(Document segment):
◇ ◇ ◇

To strengthen their coalitions and hammer away constantly at the opposition, both parties sponsored newspapers in the capital (Philadelphia) and other major cities. On the Republican side, Philip Freneau and Benjamin Franklin Bache blasted the administration with all the scurrility at their command. Bache in particular targeted Washington himself as the front man for monarchy who must be exposed. To Bache, Washington was a cowardly general and a money-hungry baron who saw the Revolution as a means to advance his fortune and fame, Adams was a failed diplomat who never forgave the French their love of Benjamin Franklin and who carved a crown for himself and his descendants, and Alexander Hamilton was the most inveterate monarchist of them all. The Federalists, with twice as many newspapers at their command, slashed back with equal vituperation; John Fenno and "Peter Porcupine" (William Cobbett) were their nastiest pensmen, and Noah Webster their most learned; Hamilton subsidized the Federalist editors, wrote for their papers, and in 1801 established his own paper, the New York Evening Post. Though his reputation waned considerably following his death, Joseph Dennie ran three of the most popular and influential newspapers of the period, The Farmer's Weekly Museum, the Gazette of the United States and Port Folio.[16]
Hamilton distrusted Vice President Adams (and Adams felt the same way about Hamilton), but was unable to block his claims to the succession. The election of 1796 was the first partisan affair in the nation's history, and one of the more scurrilous in terms of newspaper attacks. Adams swept New England and Jefferson the South, with the middle states leaning to Adams. Thus Adams was the winner by a margin of three electoral votes, and Jefferson, as the runner-up, became Vice President under the system set out in the Constitution prior to the ratification of the 12th Amendment.
Foreign affairs continued to be the central concern of American politics, for the war raging in Europe threatened to drag in the United States. The new President was a loner, who made decisions without consulting Hamilton or other High Federalists. Benjamin Franklin once quipped that Adams was a man always honest, often brilliant, and sometimes mad. Adams was popular among the Federalist rank and file, but had neglected to build state or local political bases of his own, and neglected to take control of his own cabinet. As a result his cabinet answered more to Hamilton than to himself.
After an American delegation was insulted in Paris in the XYZ affair (1797), public opinion ran strongly against the French. An undeclared "Quasi-War" with France from 1798 to 1800, saw each side attacking and capturing the other's shipping. It was called "quasi" because there was no declaration of war, but escalation was a serious threat. The Federalists, at the peak of their popularity, took advantage by preparing for an invasion by the French Army.[17] To silence Administration critics, the Federalists passed the Alien and Sedition Acts in 1798. The Alien Act empowered the President to deport such aliens as he declared to be dangerous. The Sedition Act made it a crime to print false, scandalous, and malicious criticisms of the federal government, but it conspicuously failed to criminalize criticism of Vice President Thomas Jefferson. Several Republican newspaper editors were convicted under the Act and fined or jailed, and three Republican newspapers were shut down.[18] During this period, Jefferson and Madison secretly wrote the Kentucky and Virginia Resolutions passed by the two states' legislatures, that declared the Alien and Sedition Acts unconstitutional, and insisted the states had the power to nullify federal laws.

◇ ◇ ◇

(Work task 1):
In the entries below, swap every "Certificate" for "Record" and reproduce the lines with nothing else altered, omitting the pictures.
The passage above and the entries that follow have no connection to each other.

◇ ◇ ◇

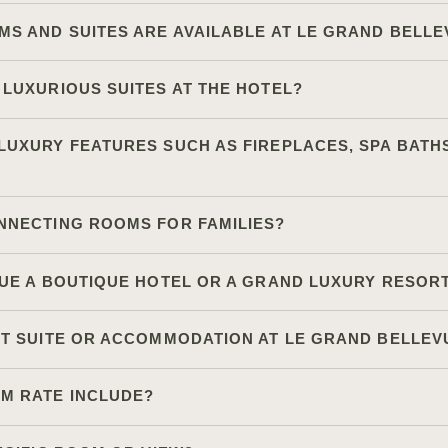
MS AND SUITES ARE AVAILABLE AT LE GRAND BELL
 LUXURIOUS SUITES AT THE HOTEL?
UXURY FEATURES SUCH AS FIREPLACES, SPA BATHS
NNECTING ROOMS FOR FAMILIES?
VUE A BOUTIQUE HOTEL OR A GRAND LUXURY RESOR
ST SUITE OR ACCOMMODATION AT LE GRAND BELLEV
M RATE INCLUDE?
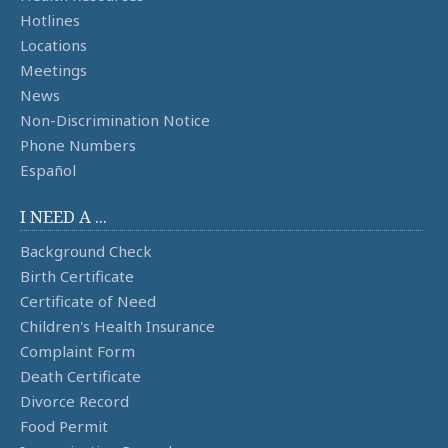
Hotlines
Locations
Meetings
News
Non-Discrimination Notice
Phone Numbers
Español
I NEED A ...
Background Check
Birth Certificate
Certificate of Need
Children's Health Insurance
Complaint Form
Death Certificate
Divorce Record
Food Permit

◇ ◇ ◇

(Work task 2):
In the passage on early American party politics, which newspaper did Hamilton establish in 1801?

(Written answer 1):
MS AND SUITES ARE AVAILABLE AT LE GRAND BELL
 LUXURIOUS SUITES AT THE HOTEL?
UXURY FEATURES SUCH AS FIREPLACES, SPA BATHS
NNECTING ROOMS FOR FAMILIES?
VUE A BOUTIQUE HOTEL OR A GRAND LUXURY RESOR
ST SUITE OR ACCOMMODATION AT LE GRAND BELLEV
M RATE INCLUDE?
Hotlines
Locations
Meetings
News
Non-Discrimination Notice
Phone Numbers
Español
I NEED A ...
Background Check
Birth Record
Record of Need
Children's Health Insurance
Complaint Form
Death Record
Divorce Record
Food Permit

(Written answer 2):
The New York Evening Post.